======== THE DATA

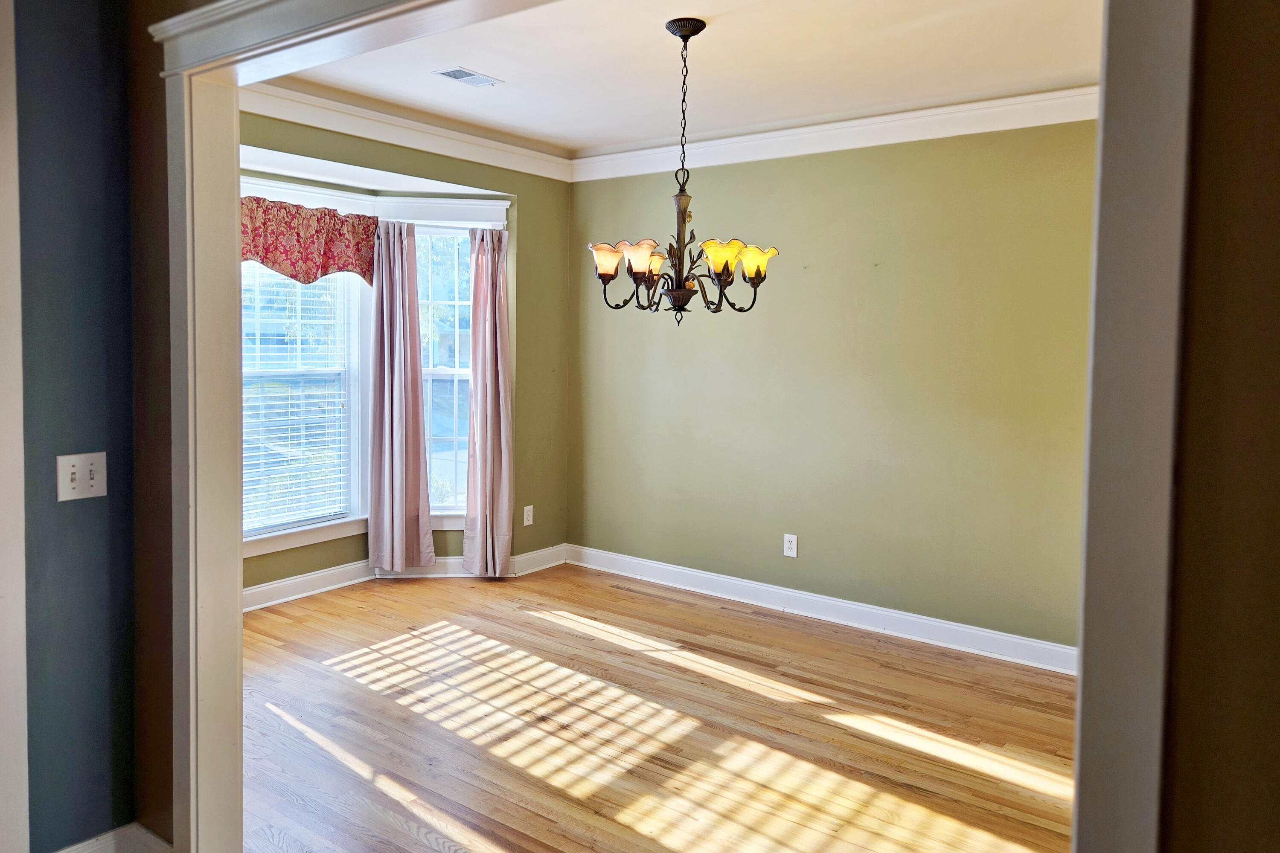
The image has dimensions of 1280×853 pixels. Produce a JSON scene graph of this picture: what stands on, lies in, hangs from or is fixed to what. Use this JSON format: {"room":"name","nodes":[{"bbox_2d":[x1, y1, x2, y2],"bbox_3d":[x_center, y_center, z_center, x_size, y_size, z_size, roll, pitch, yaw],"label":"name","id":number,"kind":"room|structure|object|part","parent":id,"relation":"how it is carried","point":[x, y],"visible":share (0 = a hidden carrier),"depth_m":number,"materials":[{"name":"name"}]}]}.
{"room":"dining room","nodes":[
{"label":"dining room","id":0,"kind":"room"},
{"bbox_2d":[6,0,157,852],"bbox_3d":[-1.950,-0.033,1.659,0.151,2.608,2.006,3,4,37],"label":"left wall","id":1,"kind":"structure","parent":0,"point":[74,90],"depth_m":2.27,"materials":[{"name":"paint"}]},
{"bbox_2d":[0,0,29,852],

================

» DIRECTIONS FOR THIS TASK
Reproduce the data above verbatim, minus any images.

» EXERCISE OUTPUT
The image has dimensions of 1280×853 pixels. Produce a JSON scene graph of this picture: what stands on, lies in, hangs from or is fixed to what. Use this JSON format: {"room":"name","nodes":[{"bbox_2d":[x1, y1, x2, y2],"bbox_3d":[x_center, y_center, z_center, x_size, y_size, z_size, roll, pitch, yaw],"label":"name","id":number,"kind":"room|structure|object|part","parent":id,"relation":"how it is carried","point":[x, y],"visible":share (0 = a hidden carrier),"depth_m":number,"materials":[{"name":"name"}]}]}.
{"room":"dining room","nodes":[
{"label":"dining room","id":0,"kind":"room"},
{"bbox_2d":[6,0,157,852],"bbox_3d":[-1.950,-0.033,1.659,0.151,2.608,2.006,3,4,37],"label":"left wall","id":1,"kind":"structure","parent":0,"point":[74,90],"depth_m":2.27,"materials":[{"name":"paint"}]},
{"bbox_2d":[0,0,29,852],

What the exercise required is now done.